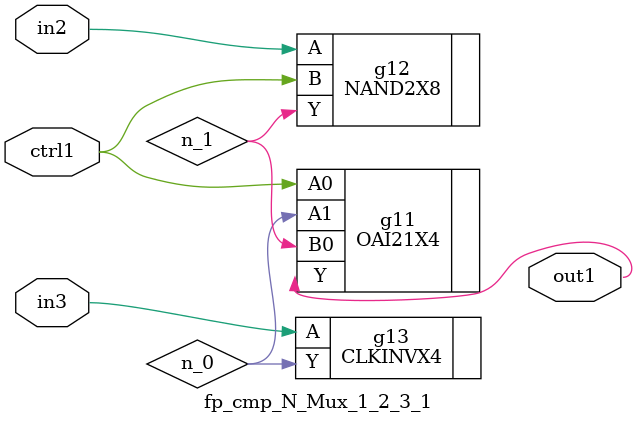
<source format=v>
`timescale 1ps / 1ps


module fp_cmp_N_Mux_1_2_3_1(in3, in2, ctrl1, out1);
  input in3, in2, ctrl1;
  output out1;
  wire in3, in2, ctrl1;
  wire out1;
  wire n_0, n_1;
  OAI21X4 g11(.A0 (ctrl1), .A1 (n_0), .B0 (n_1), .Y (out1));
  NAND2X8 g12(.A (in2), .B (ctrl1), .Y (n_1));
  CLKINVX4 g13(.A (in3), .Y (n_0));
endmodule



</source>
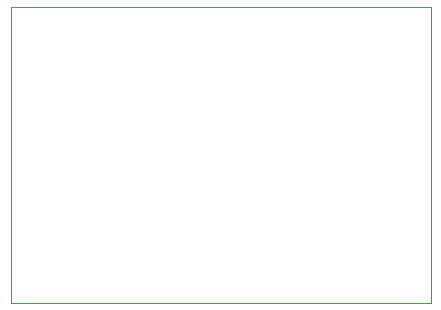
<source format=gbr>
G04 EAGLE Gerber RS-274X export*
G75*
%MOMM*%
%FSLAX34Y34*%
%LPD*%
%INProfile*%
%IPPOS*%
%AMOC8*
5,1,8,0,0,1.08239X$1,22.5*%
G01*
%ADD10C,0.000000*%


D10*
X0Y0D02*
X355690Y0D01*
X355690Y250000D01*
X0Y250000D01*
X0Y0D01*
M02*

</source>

..........

◆ What to produce ◆
Return the listing exactly as it appears, excluding any image.

◆ Answer to this exercise ◆
<source format=v>
`timescale 1ps / 1ps


module fp_cmp_N_Mux_1_2_3_1(in3, in2, ctrl1, out1);
  input in3, in2, ctrl1;
  output out1;
  wire in3, in2, ctrl1;
  wire out1;
  wire n_0, n_1;
  OAI21X4 g11(.A0 (ctrl1), .A1 (n_0), .B0 (n_1), .Y (out1));
  NAND2X8 g12(.A (in2), .B (ctrl1), .Y (n_1));
  CLKINVX4 g13(.A (in3), .Y (n_0));
endmodule



</source>
<source format=gbr>
G04 EAGLE Gerber RS-274X export*
G75*
%MOMM*%
%FSLAX34Y34*%
%LPD*%
%INProfile*%
%IPPOS*%
%AMOC8*
5,1,8,0,0,1.08239X$1,22.5*%
G01*
%ADD10C,0.000000*%


D10*
X0Y0D02*
X355690Y0D01*
X355690Y250000D01*
X0Y250000D01*
X0Y0D01*
M02*

</source>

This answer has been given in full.